The first step in any account relationship is to define the goal. Most of our clients fall into three general categories: Those that want income now, those that want income later, and those that will never want income. Regardless of which category fits you, an assessment of your risk tolerance and your investment experience must then be gauged, in order to define what we call your “deviation tolerance”—that is, the percentage of fluctuation in your account that you can tolerate before you start losing sleep. Certainly, the attainment of certain goals that have known time horizons are considered, like retirement or the purchase of a mountain home.

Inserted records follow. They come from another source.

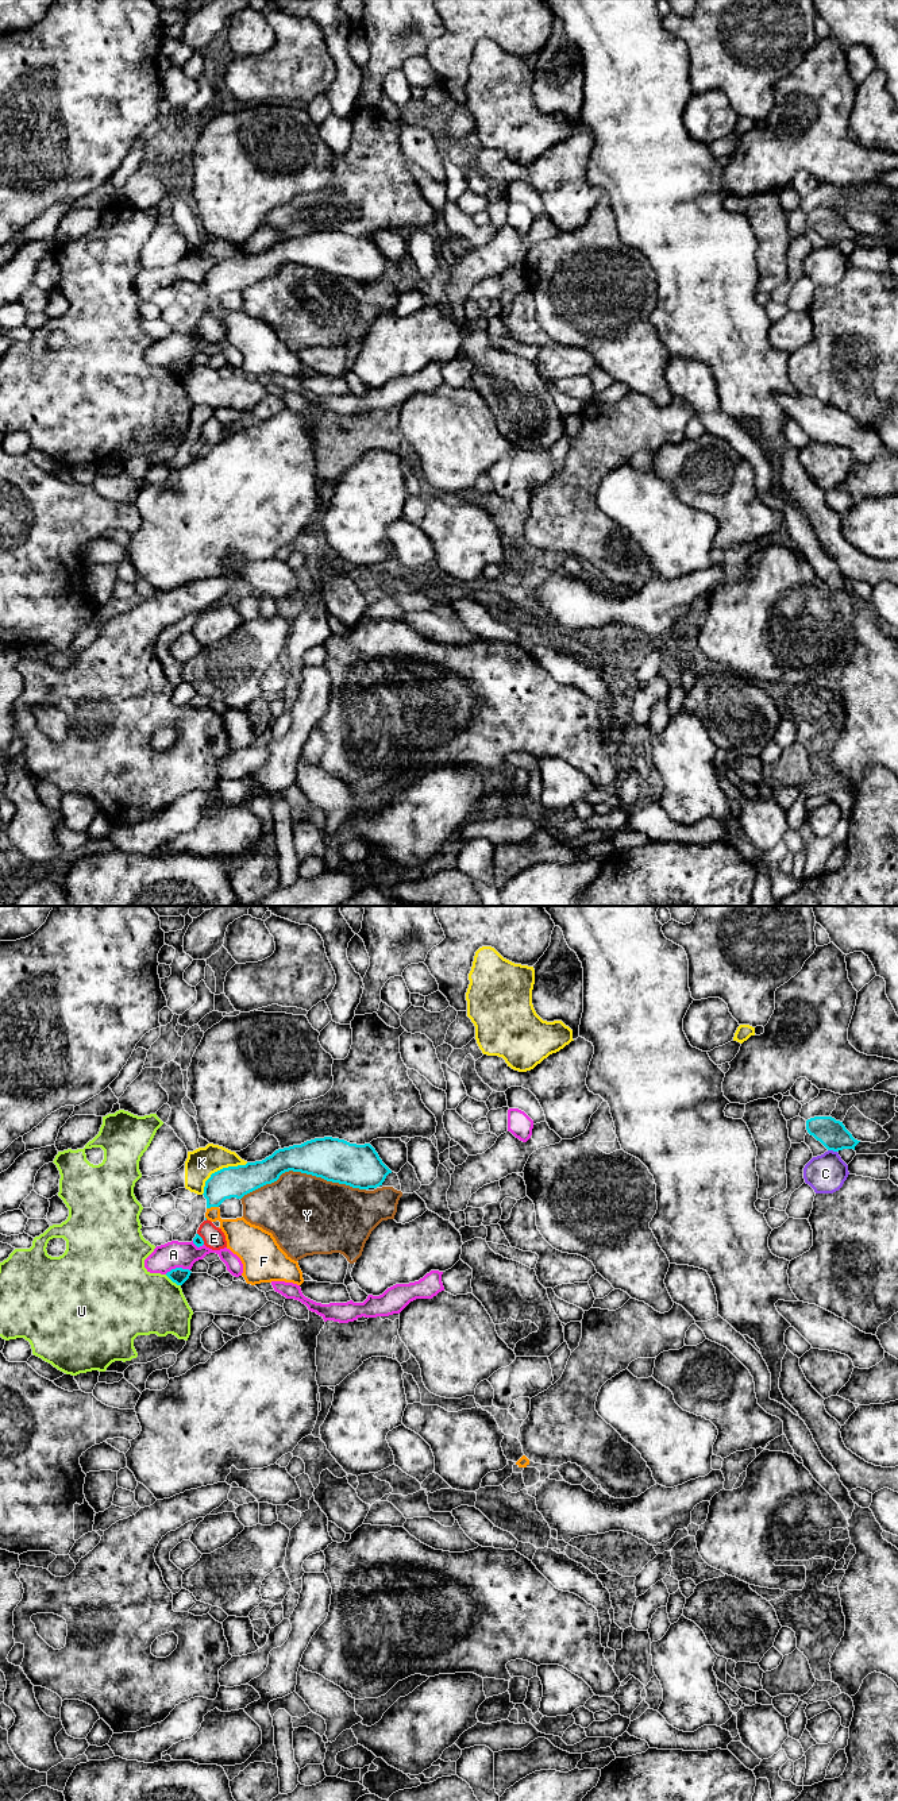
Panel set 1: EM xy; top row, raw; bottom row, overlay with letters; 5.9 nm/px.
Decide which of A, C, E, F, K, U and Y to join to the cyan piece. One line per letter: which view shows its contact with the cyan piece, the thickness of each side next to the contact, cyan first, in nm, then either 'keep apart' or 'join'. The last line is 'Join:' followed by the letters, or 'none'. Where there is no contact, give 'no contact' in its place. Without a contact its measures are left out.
A: contact in xy; calibres 90 and 160 nm; keep apart
C: contact in xy; calibres 170 and 240 nm; keep apart
E: contact in xy; calibres 60 and 130 nm; keep apart
F: contact in xy; calibres 190 and 190 nm; keep apart
K: contact in xy; calibres 190 and 180 nm; keep apart
U: contact in xy; calibres 90 and 380 nm; keep apart
Y: contact in xy; calibres 260 and 460 nm; keep apart
Join: none

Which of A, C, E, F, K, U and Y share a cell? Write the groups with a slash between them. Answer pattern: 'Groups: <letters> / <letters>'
Groups: A / C / E / F / K / U / Y

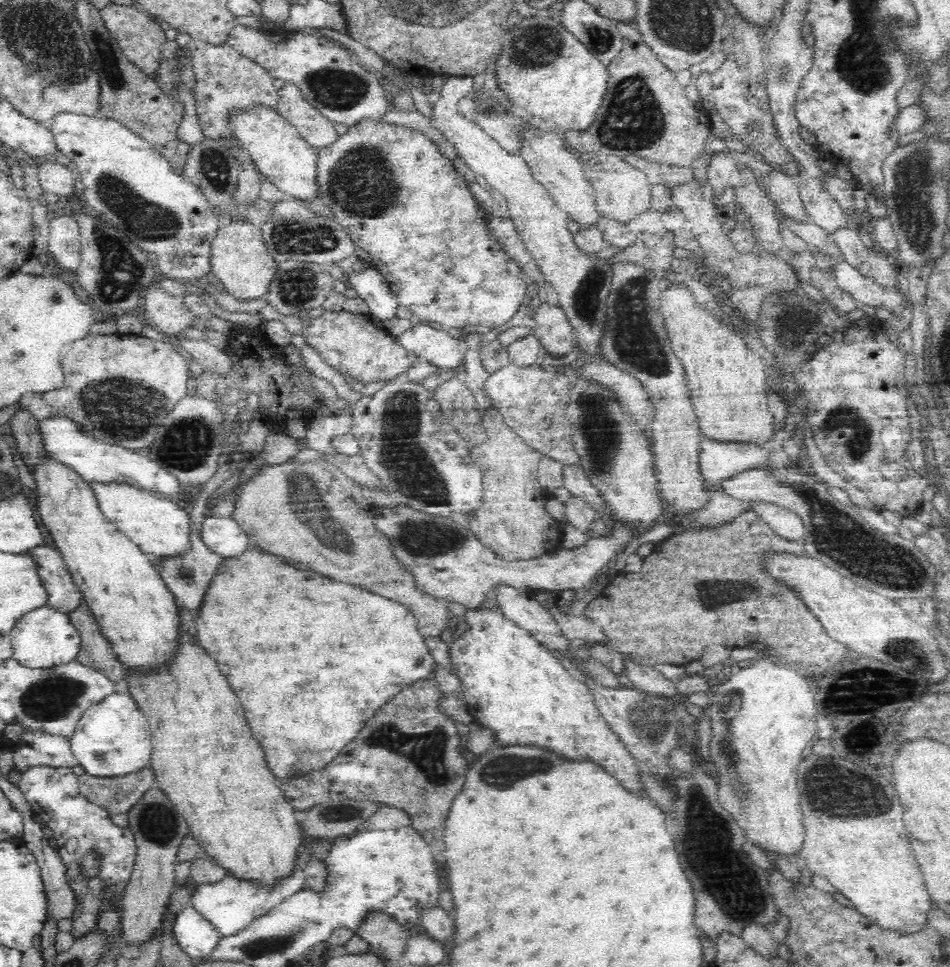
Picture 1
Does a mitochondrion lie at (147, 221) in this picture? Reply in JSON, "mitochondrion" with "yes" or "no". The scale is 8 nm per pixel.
{"mitochondrion":"yes"}

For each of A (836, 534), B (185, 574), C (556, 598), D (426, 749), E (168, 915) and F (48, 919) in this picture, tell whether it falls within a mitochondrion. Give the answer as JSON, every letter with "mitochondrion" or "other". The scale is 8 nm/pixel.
{"A":"mitochondrion","B":"mitochondrion","C":"other","D":"mitochondrion","E":"other","F":"other"}

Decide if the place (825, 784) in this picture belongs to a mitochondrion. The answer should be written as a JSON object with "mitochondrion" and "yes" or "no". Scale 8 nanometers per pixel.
{"mitochondrion":"yes"}

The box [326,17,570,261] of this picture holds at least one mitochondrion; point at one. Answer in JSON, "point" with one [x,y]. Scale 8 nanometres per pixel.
{"point":[542,47]}

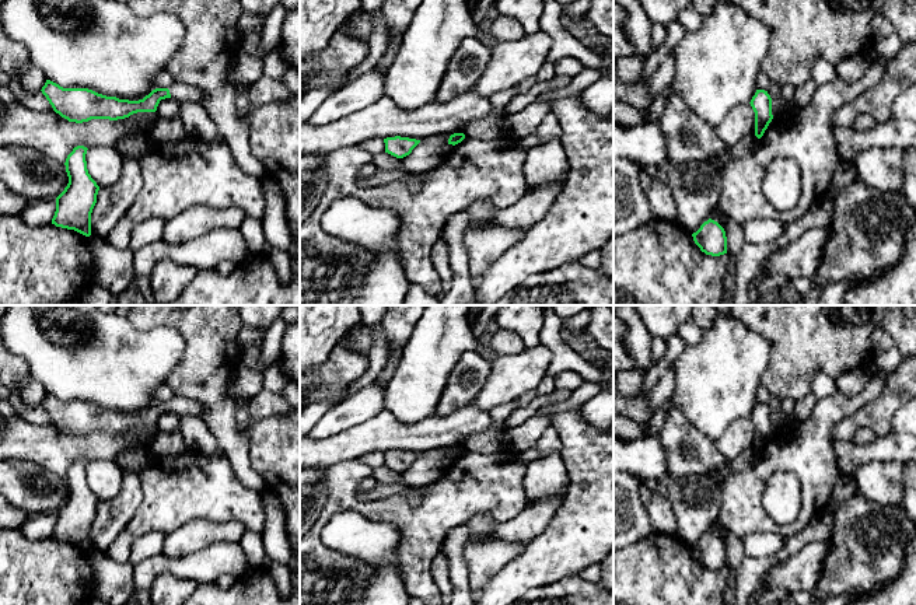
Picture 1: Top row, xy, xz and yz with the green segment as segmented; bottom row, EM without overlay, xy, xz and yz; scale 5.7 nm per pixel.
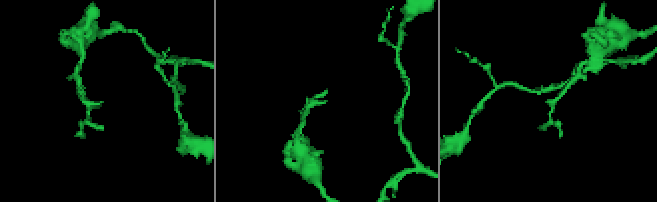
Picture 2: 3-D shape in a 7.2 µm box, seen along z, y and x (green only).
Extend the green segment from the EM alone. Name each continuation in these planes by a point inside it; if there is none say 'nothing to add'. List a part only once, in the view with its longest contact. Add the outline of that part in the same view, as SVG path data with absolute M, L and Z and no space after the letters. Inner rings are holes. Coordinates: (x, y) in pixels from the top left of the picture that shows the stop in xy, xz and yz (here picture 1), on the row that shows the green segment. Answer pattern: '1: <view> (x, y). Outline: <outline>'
1: xy (178, 91). Outline: M175 83L172 87L168 88L171 98L174 99L190 99L199 102L199 91L190 85Z

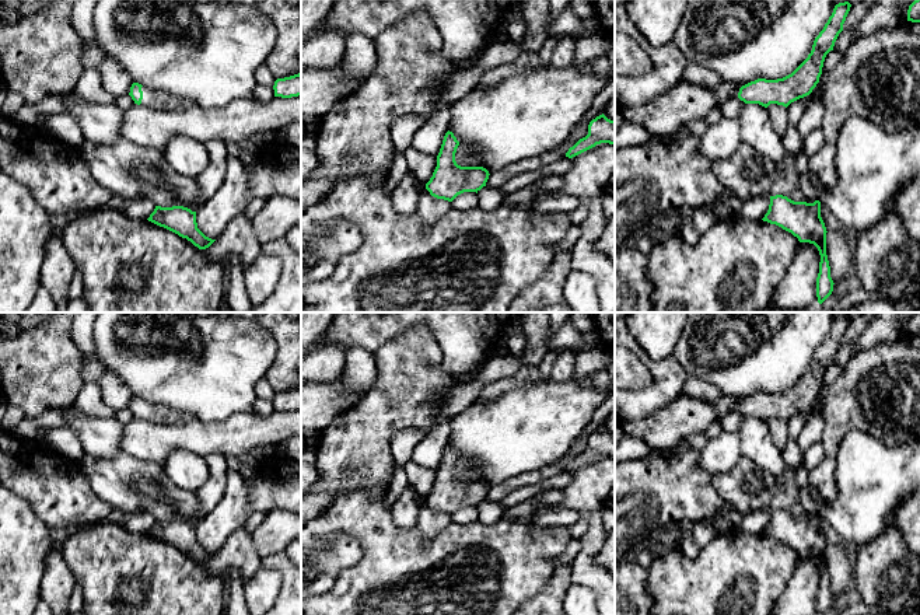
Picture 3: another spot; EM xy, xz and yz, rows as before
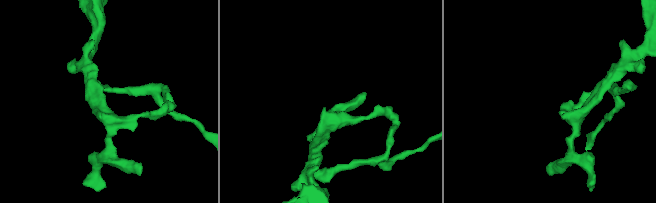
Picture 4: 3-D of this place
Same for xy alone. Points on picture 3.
1: xy (156, 100). Outline: M141 87L143 91L143 106L150 106L153 109L167 109L167 111L175 111L175 109L189 109L192 106L192 102L183 98L172 97L167 92L161 91L153 91L146 87Z

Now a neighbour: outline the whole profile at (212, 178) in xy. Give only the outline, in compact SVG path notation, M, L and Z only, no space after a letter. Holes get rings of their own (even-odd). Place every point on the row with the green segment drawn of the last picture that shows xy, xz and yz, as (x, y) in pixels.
M211 139L204 144L210 161L206 170L196 177L199 189L196 192L195 205L189 207L192 212L196 212L221 188L227 174L228 153L225 141Z

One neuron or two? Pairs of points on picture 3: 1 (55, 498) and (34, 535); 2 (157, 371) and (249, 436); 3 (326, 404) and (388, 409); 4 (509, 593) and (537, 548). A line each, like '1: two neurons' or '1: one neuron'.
1: two neurons
2: two neurons
3: two neurons
4: one neuron

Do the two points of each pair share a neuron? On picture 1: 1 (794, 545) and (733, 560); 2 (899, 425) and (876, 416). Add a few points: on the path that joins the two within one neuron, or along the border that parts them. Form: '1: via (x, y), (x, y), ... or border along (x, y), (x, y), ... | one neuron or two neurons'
1: border along (745, 555), (733, 572) | two neurons
2: border along (901, 406), (892, 419), (891, 432) | two neurons

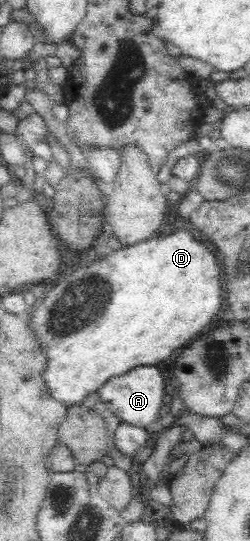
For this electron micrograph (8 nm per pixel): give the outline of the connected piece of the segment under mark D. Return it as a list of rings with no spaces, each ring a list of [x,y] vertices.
[[[184,230],[174,231],[174,234],[170,236],[160,236],[160,238],[152,238],[152,240],[146,240],[136,244],[134,246],[128,246],[128,248],[122,248],[122,250],[116,250],[102,262],[90,266],[90,268],[80,268],[76,270],[74,274],[62,278],[52,290],[44,296],[44,300],[38,302],[31,310],[33,317],[30,319],[33,329],[39,336],[41,344],[45,345],[45,353],[48,357],[47,369],[43,372],[44,380],[49,386],[50,394],[56,399],[61,400],[67,405],[82,404],[83,399],[91,392],[96,392],[106,380],[112,378],[112,376],[120,376],[128,372],[131,368],[138,366],[156,366],[160,362],[166,362],[166,360],[173,360],[180,350],[184,346],[188,346],[191,342],[194,342],[199,336],[200,332],[207,327],[216,314],[220,312],[220,306],[222,306],[222,268],[220,265],[220,258],[218,258],[217,252],[212,252],[210,248],[206,248],[204,242],[199,242],[194,234],[190,232],[184,232]]]

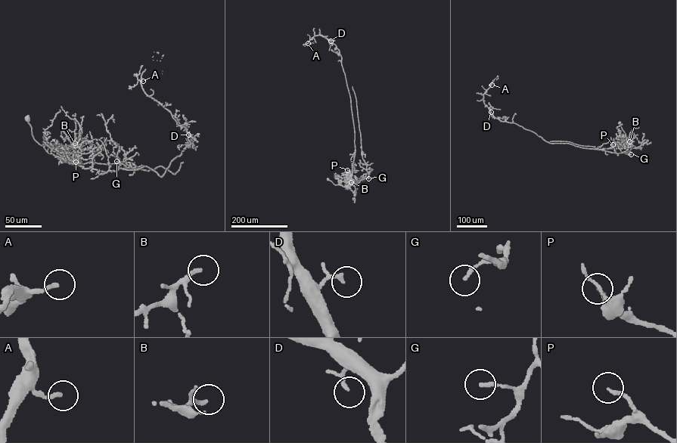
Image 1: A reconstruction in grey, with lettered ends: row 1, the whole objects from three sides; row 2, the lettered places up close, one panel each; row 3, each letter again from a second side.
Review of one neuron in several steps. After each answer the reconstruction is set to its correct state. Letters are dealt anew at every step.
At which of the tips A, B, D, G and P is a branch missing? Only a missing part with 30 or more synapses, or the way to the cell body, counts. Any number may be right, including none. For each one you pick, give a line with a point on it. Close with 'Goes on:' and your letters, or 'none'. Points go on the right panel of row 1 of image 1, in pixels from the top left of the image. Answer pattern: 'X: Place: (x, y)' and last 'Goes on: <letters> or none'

Once we have determined your risk tolerance, time horizon, and income need, the next step is to look at taxes. All of our model portfolios are either taxable or non-taxable. Obviously, if we are managing an IRA or some other tax-deferred or tax-free vehicle, we are not concerned with turnover, or holding periods, or the tax characterization of certain distributions or interest. In non-qualified accounts, however, the story is much different. These need special care so as to avoid short-term capital gains and ordinary income whenever possible. Thus, our tax efficient models often invest in state specific municipal bonds to eliminate both federal and state income taxes on our fixed income instruments. In addition, our equity positions are not rebalanced or reallocated without great thought given to the taxable realization and recognition in your account.
Having arrived at an appropriate model for your account’s allocation—e.g., how much is allocated to small cap growth, large cap growth, emerging markets, etc.—then the next step is to ‘plug in’ the best investment conduit available in the entire investment universe. Magellan Planning Group has established an Investment Committee made up of Kevin Meaders, Blake Bozeman, Len Bittner and Dale Erridge who meet regularly to assess market conditions and determine if changes to our model portfolios are appropriate. Our investment committee’s mandate is to research and obtain the best investment without regard to the type of investment. These can include individual issues, mutual funds, exchange-traded funds, unit investment trusts, real estate investment trusts, or enhanced index funds.
The initial investment is really only the beginning. Every week, our investment committee revisits the model portfolio holdings and tracks their performance daily.